One-Step Diffusion Distillation via Deep Equilibrium Models

Zhengyang Geng,Ashwini Pokle,J. Zico Kolter
2023-12-12
Abstract:Diffusion models excel at producing high-quality samples but naively require hundreds of iterations, prompting multiple attempts to distill the generation process into a faster network. However, many existing approaches suffer from a variety of challenges: the process for distillation training can be complex, often requiring multiple training stages, and the resulting models perform poorly when utilized in single-step generative applications. In this paper, we introduce a simple yet effective means of distilling diffusion models directly from initial noise to the resulting image. Of particular importance to our approach is to leverage a new Deep Equilibrium (DEQ) model as the distilled architecture: the Generative Equilibrium Transformer (GET). Our method enables fully offline training with just noise/image pairs from the diffusion model while achieving superior performance compared to existing one-step methods on comparable training budgets. We demonstrate that the DEQ architecture is crucial to this capability, as GET matches a $5\times$ larger ViT in terms of FID scores while striking a critical balance of computational cost and image quality. Code, checkpoints, and datasets are available.

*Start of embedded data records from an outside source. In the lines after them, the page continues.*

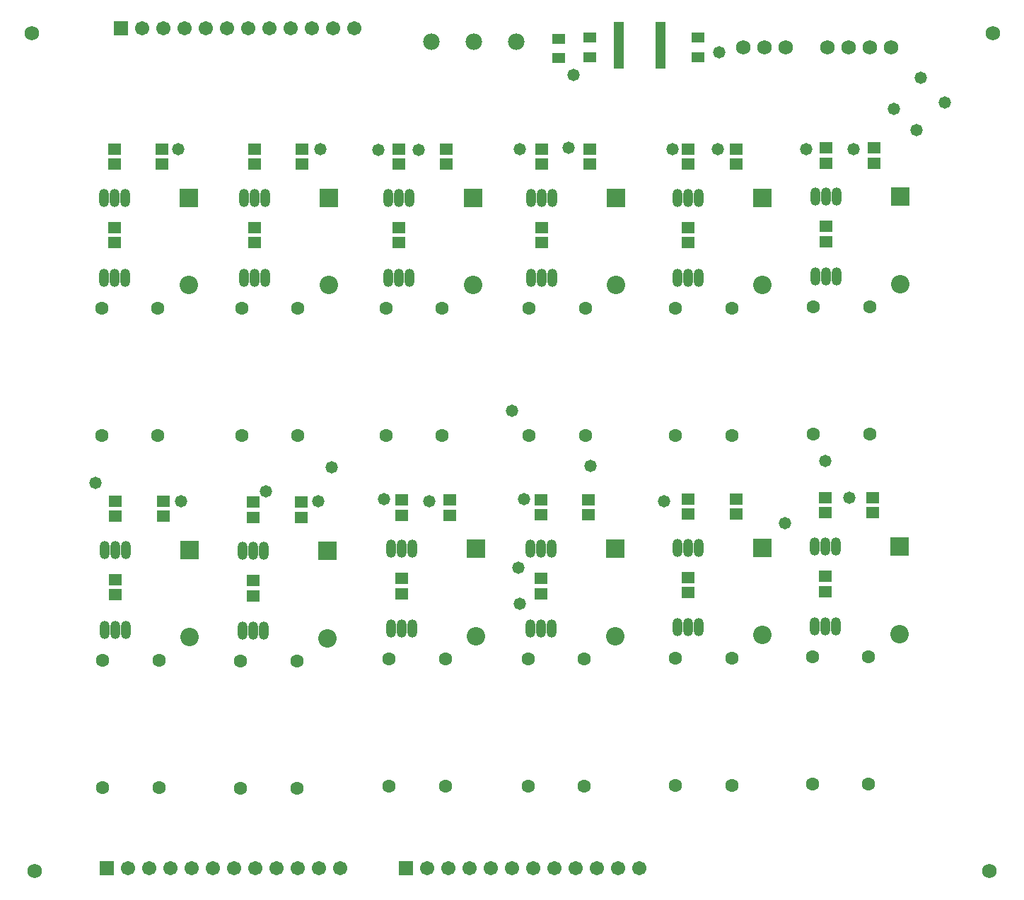
<source format=gts>
G04 Layer_Color=8388736*
%FSLAX25Y25*%
%MOIN*%
G70*
G01*
G75*
%ADD31R,0.05918X0.05131*%
%ADD32R,0.04737X0.22453*%
%ADD33R,0.06312X0.05524*%
%ADD34C,0.07800*%
%ADD35C,0.06800*%
%ADD36R,0.08674X0.08674*%
%ADD37C,0.08674*%
%ADD38C,0.06312*%
%ADD39O,0.04737X0.08674*%
%ADD40O,0.04737X0.08674*%
%ADD41R,0.06706X0.06706*%
%ADD42C,0.06706*%
%ADD43C,0.05800*%
D31*
X330000Y-16972D02*
D03*
Y-26028D02*
D03*
X264500Y-17472D02*
D03*
Y-26528D02*
D03*
X279000Y-16972D02*
D03*
Y-26028D02*
D03*
D32*
X312500Y-20500D02*
D03*
X292815D02*
D03*
D33*
X348000Y-69457D02*
D03*
Y-76543D02*
D03*
X325500Y-69457D02*
D03*
Y-76543D02*
D03*
X325500Y-106500D02*
D03*
Y-113587D02*
D03*
X211500Y-69457D02*
D03*
Y-76543D02*
D03*
X189000Y-69457D02*
D03*
Y-76543D02*
D03*
X189000Y-106500D02*
D03*
Y-113587D02*
D03*
X279000Y-69457D02*
D03*
Y-76543D02*
D03*
X256500Y-69457D02*
D03*
Y-76543D02*
D03*
X256500Y-106500D02*
D03*
Y-113587D02*
D03*
X143500Y-69457D02*
D03*
Y-76543D02*
D03*
X121000Y-69457D02*
D03*
Y-76543D02*
D03*
X121000Y-106500D02*
D03*
Y-113587D02*
D03*
X77500Y-69457D02*
D03*
Y-76543D02*
D03*
X55000Y-69457D02*
D03*
Y-76543D02*
D03*
X55000Y-106500D02*
D03*
Y-113587D02*
D03*
X55500Y-279587D02*
D03*
Y-272500D02*
D03*
X55500Y-242543D02*
D03*
Y-235457D02*
D03*
X78000Y-242543D02*
D03*
Y-235457D02*
D03*
X390500Y-113087D02*
D03*
Y-106000D02*
D03*
X390500Y-76043D02*
D03*
Y-68957D02*
D03*
X413000Y-76043D02*
D03*
Y-68957D02*
D03*
X190500Y-279087D02*
D03*
Y-272000D02*
D03*
X190500Y-242043D02*
D03*
Y-234957D02*
D03*
X213000Y-242043D02*
D03*
Y-234957D02*
D03*
X120500Y-280087D02*
D03*
Y-273000D02*
D03*
X120500Y-243043D02*
D03*
Y-235957D02*
D03*
X143000Y-243043D02*
D03*
Y-235957D02*
D03*
X390000Y-278043D02*
D03*
Y-270957D02*
D03*
X390000Y-241000D02*
D03*
Y-233913D02*
D03*
X412500Y-241000D02*
D03*
Y-233913D02*
D03*
X325500Y-278543D02*
D03*
Y-271457D02*
D03*
X325500Y-241500D02*
D03*
Y-234413D02*
D03*
X348000Y-241500D02*
D03*
Y-234413D02*
D03*
X256000Y-279043D02*
D03*
Y-271957D02*
D03*
X256000Y-242000D02*
D03*
Y-234913D02*
D03*
X278500Y-242000D02*
D03*
Y-234913D02*
D03*
D34*
X204500Y-19000D02*
D03*
X224500D02*
D03*
X244500D02*
D03*
D35*
X351500Y-21500D02*
D03*
X361500D02*
D03*
X371500D02*
D03*
X391000D02*
D03*
X401000D02*
D03*
X411000D02*
D03*
X421000D02*
D03*
X469000Y-15000D02*
D03*
X467500Y-410000D02*
D03*
X17500D02*
D03*
X16000Y-15000D02*
D03*
D36*
X360500Y-92409D02*
D03*
X224000D02*
D03*
X291500D02*
D03*
X156000D02*
D03*
X90000D02*
D03*
X90500Y-258410D02*
D03*
X425500Y-91909D02*
D03*
X225500Y-257909D02*
D03*
X155500Y-258910D02*
D03*
X425000Y-256866D02*
D03*
X360500Y-257366D02*
D03*
X291000Y-257866D02*
D03*
D37*
X360500Y-133591D02*
D03*
X224000D02*
D03*
X291500D02*
D03*
X156000D02*
D03*
X90000D02*
D03*
X90500Y-299590D02*
D03*
X425500Y-133091D02*
D03*
X225500Y-299091D02*
D03*
X155500Y-300091D02*
D03*
X425000Y-298047D02*
D03*
X360500Y-298547D02*
D03*
X291000Y-299047D02*
D03*
D38*
X346000Y-144500D02*
D03*
Y-204500D02*
D03*
X319500Y-144500D02*
D03*
Y-204500D02*
D03*
X209500Y-144500D02*
D03*
Y-204500D02*
D03*
X183000Y-144500D02*
D03*
Y-204500D02*
D03*
X277000Y-144500D02*
D03*
Y-204500D02*
D03*
X250500Y-144500D02*
D03*
Y-204500D02*
D03*
X141500Y-144500D02*
D03*
Y-204500D02*
D03*
X115000Y-144500D02*
D03*
Y-204500D02*
D03*
X75500Y-144500D02*
D03*
Y-204500D02*
D03*
X49000Y-144500D02*
D03*
Y-204500D02*
D03*
X49500Y-370500D02*
D03*
Y-310500D02*
D03*
X76000Y-370500D02*
D03*
Y-310500D02*
D03*
X384500Y-204000D02*
D03*
Y-144000D02*
D03*
X411000Y-204000D02*
D03*
Y-144000D02*
D03*
X184500Y-370000D02*
D03*
Y-310000D02*
D03*
X211000Y-370000D02*
D03*
Y-310000D02*
D03*
X114500Y-371000D02*
D03*
Y-311000D02*
D03*
X141000Y-371000D02*
D03*
Y-311000D02*
D03*
X384000Y-368957D02*
D03*
Y-308957D02*
D03*
X410500Y-368957D02*
D03*
Y-308957D02*
D03*
X319500Y-369457D02*
D03*
Y-309457D02*
D03*
X346000Y-369457D02*
D03*
Y-309457D02*
D03*
X250000Y-369957D02*
D03*
Y-309957D02*
D03*
X276500Y-369957D02*
D03*
Y-309957D02*
D03*
D39*
X320500Y-92500D02*
D03*
X330500D02*
D03*
X320500Y-130043D02*
D03*
X330500D02*
D03*
X184000Y-92500D02*
D03*
X194000D02*
D03*
X184000Y-130043D02*
D03*
X194000D02*
D03*
X251500Y-92500D02*
D03*
X261500D02*
D03*
X251500Y-130043D02*
D03*
X261500D02*
D03*
X116000Y-92500D02*
D03*
X126000D02*
D03*
X116000Y-130043D02*
D03*
X126000D02*
D03*
X50000Y-92500D02*
D03*
X60000D02*
D03*
X50000Y-130043D02*
D03*
X60000D02*
D03*
X60500Y-296043D02*
D03*
X50500D02*
D03*
X60500Y-258500D02*
D03*
X50500D02*
D03*
X395500Y-129543D02*
D03*
X385500D02*
D03*
X395500Y-92000D02*
D03*
X385500D02*
D03*
X195500Y-295543D02*
D03*
X185500D02*
D03*
X195500Y-258000D02*
D03*
X185500D02*
D03*
X125500Y-296543D02*
D03*
X115500D02*
D03*
X125500Y-259000D02*
D03*
X115500D02*
D03*
X395000Y-294500D02*
D03*
X385000D02*
D03*
X395000Y-256957D02*
D03*
X385000D02*
D03*
X330500Y-295000D02*
D03*
X320500D02*
D03*
X330500Y-257457D02*
D03*
X320500D02*
D03*
X261000Y-295500D02*
D03*
X251000D02*
D03*
X261000Y-257957D02*
D03*
X251000D02*
D03*
D40*
X325500Y-92500D02*
D03*
X325500Y-130043D02*
D03*
X189000Y-92500D02*
D03*
X189000Y-130043D02*
D03*
X256500Y-92500D02*
D03*
X256500Y-130043D02*
D03*
X121000Y-92500D02*
D03*
X121000Y-130043D02*
D03*
X55000Y-92500D02*
D03*
X55000Y-130043D02*
D03*
X55500Y-296043D02*
D03*
X55500Y-258500D02*
D03*
X390500Y-129543D02*
D03*
X390500Y-92000D02*
D03*
X190500Y-295543D02*
D03*
X190500Y-258000D02*
D03*
X120500Y-296543D02*
D03*
X120500Y-259000D02*
D03*
X390000Y-294500D02*
D03*
X390000Y-256957D02*
D03*
X325500Y-295000D02*
D03*
X325500Y-257457D02*
D03*
X256000Y-295500D02*
D03*
X256000Y-257957D02*
D03*
D41*
X58000Y-12500D02*
D03*
X51500Y-408500D02*
D03*
X192500D02*
D03*
D42*
X68000Y-12500D02*
D03*
X78000D02*
D03*
X88000D02*
D03*
X98000D02*
D03*
X108000D02*
D03*
X118000D02*
D03*
X128000D02*
D03*
X138000D02*
D03*
X148000D02*
D03*
X158000D02*
D03*
X168000D02*
D03*
X61500Y-408500D02*
D03*
X71500D02*
D03*
X81500D02*
D03*
X91500D02*
D03*
X101500D02*
D03*
X111500D02*
D03*
X121500D02*
D03*
X131500D02*
D03*
X141500D02*
D03*
X151500D02*
D03*
X161500D02*
D03*
X202500D02*
D03*
X212500D02*
D03*
X222500D02*
D03*
X232500D02*
D03*
X242500D02*
D03*
X252500D02*
D03*
X262500D02*
D03*
X272500D02*
D03*
X282500D02*
D03*
X292500D02*
D03*
X302500D02*
D03*
D43*
X242500Y-193000D02*
D03*
X371000Y-246000D02*
D03*
X381043Y-69457D02*
D03*
X317957D02*
D03*
X246043D02*
D03*
X198500Y-70000D02*
D03*
X179413D02*
D03*
X157500Y-219500D02*
D03*
X85000Y-69500D02*
D03*
X152000D02*
D03*
X269000Y-69000D02*
D03*
X339500Y-69500D02*
D03*
X403500D02*
D03*
X46000Y-227000D02*
D03*
X86500Y-235500D02*
D03*
X126500Y-231000D02*
D03*
X151000Y-235500D02*
D03*
X182000Y-234500D02*
D03*
X203500Y-235500D02*
D03*
X248000Y-234500D02*
D03*
X279500Y-219000D02*
D03*
X314000Y-235500D02*
D03*
X390000Y-216500D02*
D03*
X401500Y-234000D02*
D03*
X340000Y-24000D02*
D03*
X271500Y-34500D02*
D03*
X435000Y-36000D02*
D03*
X422500Y-50500D02*
D03*
X433000Y-60500D02*
D03*
X245500Y-267000D02*
D03*
X246000Y-284000D02*
D03*
X446500Y-47500D02*
D03*
M02*

</source>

Computer Vision and Pattern Recognition,Machine Learning
What problem does this paper attempt to address?
The paper attempts to address the problem of how to simplify the multi-step sampling process of diffusion models into a single-step generation process in generative models to improve generation speed and efficiency. Specifically, the authors propose a simple and effective method to distill the multi-step diffusion process directly from initial noise to image pairs, thereby achieving a single-step generation model. The core of this method is a new deep equilibrium model—the Generative Equilibrium Transformer (GET), which can adaptively apply transformer layers during the forward pass to balance inference speed and sample quality. Additionally, GET outperforms traditional Vision Transformers (ViT) in parameter efficiency, achieving better image quality with a smaller model size. Through experiments, the authors demonstrate the superior performance of GET in various tasks and prove its efficiency and flexibility in offline distillation.